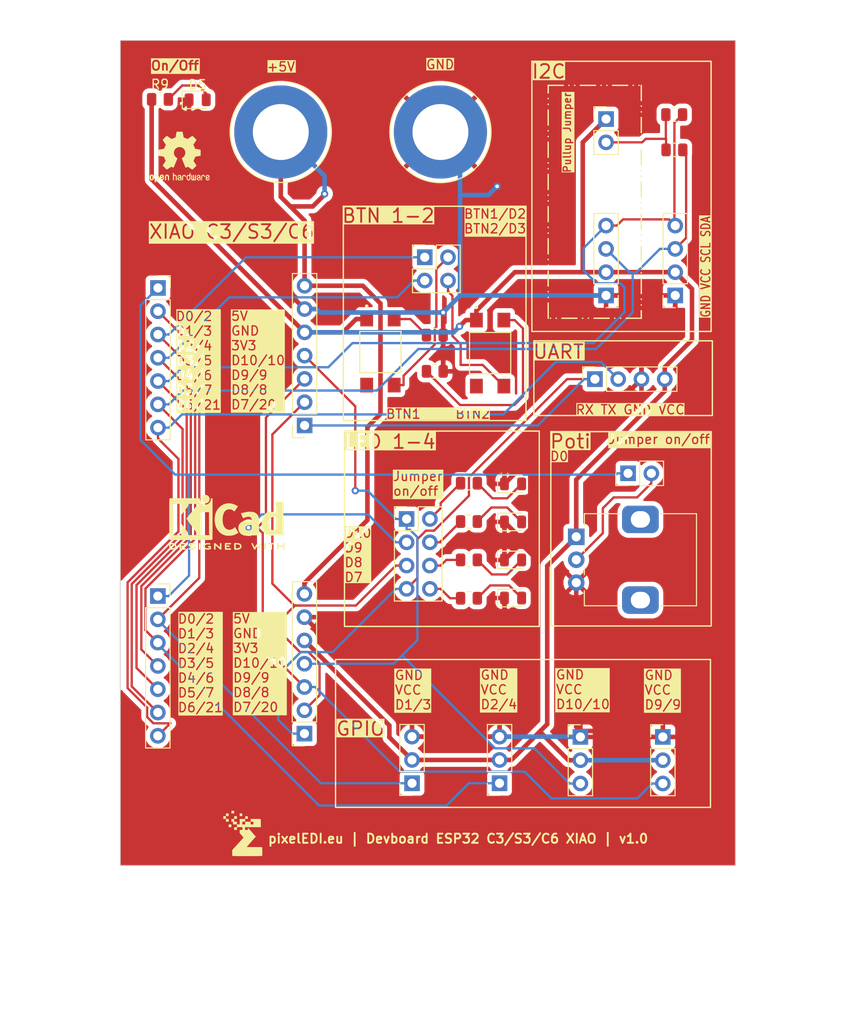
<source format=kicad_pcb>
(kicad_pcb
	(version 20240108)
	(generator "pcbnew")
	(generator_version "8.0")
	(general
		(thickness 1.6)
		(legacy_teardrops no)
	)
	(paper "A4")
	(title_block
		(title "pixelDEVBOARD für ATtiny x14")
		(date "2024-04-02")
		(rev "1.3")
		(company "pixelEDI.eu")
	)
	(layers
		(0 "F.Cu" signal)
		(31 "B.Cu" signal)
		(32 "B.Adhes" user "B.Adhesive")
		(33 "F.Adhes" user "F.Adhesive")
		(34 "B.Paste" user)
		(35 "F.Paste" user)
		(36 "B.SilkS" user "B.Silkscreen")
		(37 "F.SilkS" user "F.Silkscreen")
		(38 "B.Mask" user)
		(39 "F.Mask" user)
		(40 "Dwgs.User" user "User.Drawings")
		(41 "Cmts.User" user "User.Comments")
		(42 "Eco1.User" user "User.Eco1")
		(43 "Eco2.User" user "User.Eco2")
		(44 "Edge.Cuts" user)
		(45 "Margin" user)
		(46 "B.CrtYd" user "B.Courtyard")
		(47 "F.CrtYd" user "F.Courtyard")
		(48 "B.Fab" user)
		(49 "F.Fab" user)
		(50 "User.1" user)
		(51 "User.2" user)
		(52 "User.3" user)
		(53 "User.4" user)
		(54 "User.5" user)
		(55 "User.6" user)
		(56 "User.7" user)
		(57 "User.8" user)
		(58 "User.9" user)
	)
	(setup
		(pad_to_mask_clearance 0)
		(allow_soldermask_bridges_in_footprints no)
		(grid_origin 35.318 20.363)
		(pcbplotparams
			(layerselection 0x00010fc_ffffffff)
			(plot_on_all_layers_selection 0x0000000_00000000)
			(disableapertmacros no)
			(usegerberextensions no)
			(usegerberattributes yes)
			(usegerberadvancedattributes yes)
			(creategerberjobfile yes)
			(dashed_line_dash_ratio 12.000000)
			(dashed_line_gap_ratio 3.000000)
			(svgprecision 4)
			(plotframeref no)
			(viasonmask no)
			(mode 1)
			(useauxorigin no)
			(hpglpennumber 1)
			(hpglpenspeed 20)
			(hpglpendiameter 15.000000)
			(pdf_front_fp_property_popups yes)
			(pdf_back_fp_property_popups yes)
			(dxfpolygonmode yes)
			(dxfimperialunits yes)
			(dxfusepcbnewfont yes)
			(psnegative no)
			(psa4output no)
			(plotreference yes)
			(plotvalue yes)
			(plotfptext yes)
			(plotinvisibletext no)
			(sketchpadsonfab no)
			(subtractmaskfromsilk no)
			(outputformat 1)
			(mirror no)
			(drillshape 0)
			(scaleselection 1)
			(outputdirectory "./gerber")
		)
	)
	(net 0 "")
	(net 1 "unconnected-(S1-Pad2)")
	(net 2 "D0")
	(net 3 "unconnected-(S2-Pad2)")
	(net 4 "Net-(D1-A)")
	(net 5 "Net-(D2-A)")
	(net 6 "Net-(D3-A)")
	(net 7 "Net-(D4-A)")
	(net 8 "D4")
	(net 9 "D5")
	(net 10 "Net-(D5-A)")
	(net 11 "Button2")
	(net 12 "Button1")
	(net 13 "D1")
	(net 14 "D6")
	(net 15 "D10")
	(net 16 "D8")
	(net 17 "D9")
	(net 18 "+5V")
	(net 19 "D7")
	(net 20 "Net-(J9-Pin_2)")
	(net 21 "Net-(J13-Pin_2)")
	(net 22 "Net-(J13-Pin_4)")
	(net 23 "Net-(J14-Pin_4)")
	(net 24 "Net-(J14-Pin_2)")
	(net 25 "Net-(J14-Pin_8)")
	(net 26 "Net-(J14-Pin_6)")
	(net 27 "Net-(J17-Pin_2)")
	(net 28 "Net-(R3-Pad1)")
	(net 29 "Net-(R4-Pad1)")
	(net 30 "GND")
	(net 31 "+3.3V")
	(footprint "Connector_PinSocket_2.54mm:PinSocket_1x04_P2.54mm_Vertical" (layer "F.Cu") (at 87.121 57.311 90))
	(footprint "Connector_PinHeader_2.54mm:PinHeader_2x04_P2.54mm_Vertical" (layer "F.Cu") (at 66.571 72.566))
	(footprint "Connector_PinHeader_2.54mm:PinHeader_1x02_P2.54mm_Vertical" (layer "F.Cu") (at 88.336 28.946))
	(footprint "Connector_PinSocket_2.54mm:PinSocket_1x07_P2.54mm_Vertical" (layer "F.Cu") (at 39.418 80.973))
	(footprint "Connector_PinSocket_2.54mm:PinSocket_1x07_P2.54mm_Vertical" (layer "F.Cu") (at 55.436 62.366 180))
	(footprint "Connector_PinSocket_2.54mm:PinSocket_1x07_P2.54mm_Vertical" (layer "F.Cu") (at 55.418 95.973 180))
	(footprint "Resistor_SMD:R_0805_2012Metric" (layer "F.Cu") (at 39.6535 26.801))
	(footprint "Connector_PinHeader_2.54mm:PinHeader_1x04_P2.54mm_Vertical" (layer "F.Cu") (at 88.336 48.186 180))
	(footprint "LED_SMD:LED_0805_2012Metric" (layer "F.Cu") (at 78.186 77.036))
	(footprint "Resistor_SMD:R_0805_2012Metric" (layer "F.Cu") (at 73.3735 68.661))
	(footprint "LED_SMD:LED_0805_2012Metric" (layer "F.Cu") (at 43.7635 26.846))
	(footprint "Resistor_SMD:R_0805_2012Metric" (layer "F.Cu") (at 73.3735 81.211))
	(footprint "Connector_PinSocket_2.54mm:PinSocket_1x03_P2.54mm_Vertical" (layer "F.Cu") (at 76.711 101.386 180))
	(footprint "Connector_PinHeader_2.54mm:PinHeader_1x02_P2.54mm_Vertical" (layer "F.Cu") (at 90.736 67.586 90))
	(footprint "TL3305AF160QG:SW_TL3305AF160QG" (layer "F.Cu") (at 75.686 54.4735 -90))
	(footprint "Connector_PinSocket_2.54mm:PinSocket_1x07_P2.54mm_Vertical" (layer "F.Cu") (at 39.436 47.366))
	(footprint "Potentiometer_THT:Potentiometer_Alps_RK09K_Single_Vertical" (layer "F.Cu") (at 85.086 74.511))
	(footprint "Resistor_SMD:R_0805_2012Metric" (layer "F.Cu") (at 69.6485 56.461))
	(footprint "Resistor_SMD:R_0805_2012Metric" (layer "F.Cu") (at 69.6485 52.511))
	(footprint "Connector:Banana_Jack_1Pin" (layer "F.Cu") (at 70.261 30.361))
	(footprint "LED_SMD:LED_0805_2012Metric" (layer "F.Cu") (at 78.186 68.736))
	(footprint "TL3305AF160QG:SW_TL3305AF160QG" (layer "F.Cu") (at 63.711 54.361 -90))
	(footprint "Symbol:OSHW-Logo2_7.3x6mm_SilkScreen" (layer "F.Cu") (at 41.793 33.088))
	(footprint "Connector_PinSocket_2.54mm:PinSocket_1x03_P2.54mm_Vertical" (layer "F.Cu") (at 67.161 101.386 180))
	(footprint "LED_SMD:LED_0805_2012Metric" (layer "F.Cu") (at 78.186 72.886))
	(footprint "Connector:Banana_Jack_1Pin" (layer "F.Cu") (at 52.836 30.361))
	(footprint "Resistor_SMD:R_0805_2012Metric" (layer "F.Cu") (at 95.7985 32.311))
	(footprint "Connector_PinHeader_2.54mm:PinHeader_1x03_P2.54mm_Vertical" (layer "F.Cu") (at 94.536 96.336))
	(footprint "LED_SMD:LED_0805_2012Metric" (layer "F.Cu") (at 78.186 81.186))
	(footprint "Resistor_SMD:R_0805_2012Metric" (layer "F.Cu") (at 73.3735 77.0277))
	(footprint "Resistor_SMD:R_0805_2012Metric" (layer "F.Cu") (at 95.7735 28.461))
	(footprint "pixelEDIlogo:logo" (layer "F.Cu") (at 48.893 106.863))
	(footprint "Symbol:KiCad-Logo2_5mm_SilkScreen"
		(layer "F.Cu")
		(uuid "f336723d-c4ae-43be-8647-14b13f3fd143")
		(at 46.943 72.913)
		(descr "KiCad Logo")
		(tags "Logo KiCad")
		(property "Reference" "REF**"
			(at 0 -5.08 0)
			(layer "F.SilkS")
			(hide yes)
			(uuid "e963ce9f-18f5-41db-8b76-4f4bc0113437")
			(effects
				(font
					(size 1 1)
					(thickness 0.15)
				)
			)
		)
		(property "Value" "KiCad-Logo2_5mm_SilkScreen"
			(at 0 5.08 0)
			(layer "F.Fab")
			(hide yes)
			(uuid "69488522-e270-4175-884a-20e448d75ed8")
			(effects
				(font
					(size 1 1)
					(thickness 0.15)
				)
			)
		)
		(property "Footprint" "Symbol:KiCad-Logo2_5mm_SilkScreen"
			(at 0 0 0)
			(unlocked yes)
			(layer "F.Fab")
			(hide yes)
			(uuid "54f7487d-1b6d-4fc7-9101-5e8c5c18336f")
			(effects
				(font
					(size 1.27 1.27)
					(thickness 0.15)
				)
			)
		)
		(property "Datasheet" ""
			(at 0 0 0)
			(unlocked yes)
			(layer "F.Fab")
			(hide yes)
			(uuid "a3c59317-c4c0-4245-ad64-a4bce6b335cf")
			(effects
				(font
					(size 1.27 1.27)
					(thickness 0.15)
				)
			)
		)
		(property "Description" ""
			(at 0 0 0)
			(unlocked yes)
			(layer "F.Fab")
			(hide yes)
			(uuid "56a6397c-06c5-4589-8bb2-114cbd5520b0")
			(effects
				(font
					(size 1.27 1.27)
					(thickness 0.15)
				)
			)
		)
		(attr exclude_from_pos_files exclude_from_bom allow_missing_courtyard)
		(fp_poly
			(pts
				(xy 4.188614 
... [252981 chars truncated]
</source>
● ● ● ● ●
• [TASK]
When the line with "(at 78.186 77.036))" is reached in the data above, start copying there, and copy each line exactly until the line with "90.736 67.586 90))" has been copied; copy nothing else.

• [WRITTEN ANSWER]
	(footprint "LED_SMD:LED_0805_2012Metric" (layer "F.Cu") (at 78.186 77.036))
	(footprint "Resistor_SMD:R_0805_2012Metric" (layer "F.Cu") (at 73.3735 68.661))
	(footprint "LED_SMD:LED_0805_2012Metric" (layer "F.Cu") (at 43.7635 26.846))
	(footprint "Resistor_SMD:R_0805_2012Metric" (layer "F.Cu") (at 73.3735 81.211))
	(footprint "Connector_PinSocket_2.54mm:PinSocket_1x03_P2.54mm_Vertical" (layer "F.Cu") (at 76.711 101.386 180))
	(footprint "Connector_PinHeader_2.54mm:PinHeader_1x02_P2.54mm_Vertical" (layer "F.Cu") (at 90.736 67.586 90))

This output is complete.